Nem todos os Anons são hackers. Muitos são ativistas, artistas e pessoas indignadas com determinados problemas sociais, econômicos, políticos, éticos, entre outros. Hackers são pessoas que têm habilidade extrema de programar códigos e são reconhecidos pelos demais hackers como bons programadores. No final dos anos de 1990, com a expansão da internet e o endurecimento das legislações de propriedade intelectual, uma parte considerável dos hackers passou a se politizar e a perceber que, para a rede continuar livre, eles precisariam agir politicamente, não só tecnicamente.

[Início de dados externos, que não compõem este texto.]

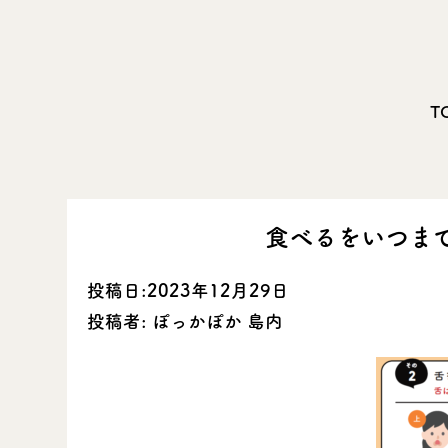
T
食べるをいつまで
投稿日:2023年12月29日
投稿者: ぽっかぽか 島内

Mobilizações pela rede são semelhantes às ações das organizações ambientalistas. Uma parte da imprensa sensacionalista e da chamada comunidade de vigilância quer superdimensionar um ataque de negação de serviço que derruba um site. Não pode ser comparado a um ataque das forças de segurança de Israel na Palestina, nem é um atentado a bomba da Al-Qaeda. São ações midiáticas. Não destroem dados, nem extraem segredos de Estado e não violam bancos de dados. No caso dos protestos de 19 de janeiro, foram importantes porque reuniram milhares de pessoas em todo o mundo que agiram coordenadas pelos Anonymous e demonstraram às autoridades estadunidenses que há um movimento ativo da opinião pública transnacional contra os desmandos do governo mais poderoso do mundo.

Sergio Amadeu da Silveira é sociólogo e um pioneiro na defesa e divulgação do software livre e da inclusão digital no Brasil. Foi presidente do Instituto Nacional de Tecnologia da Informação.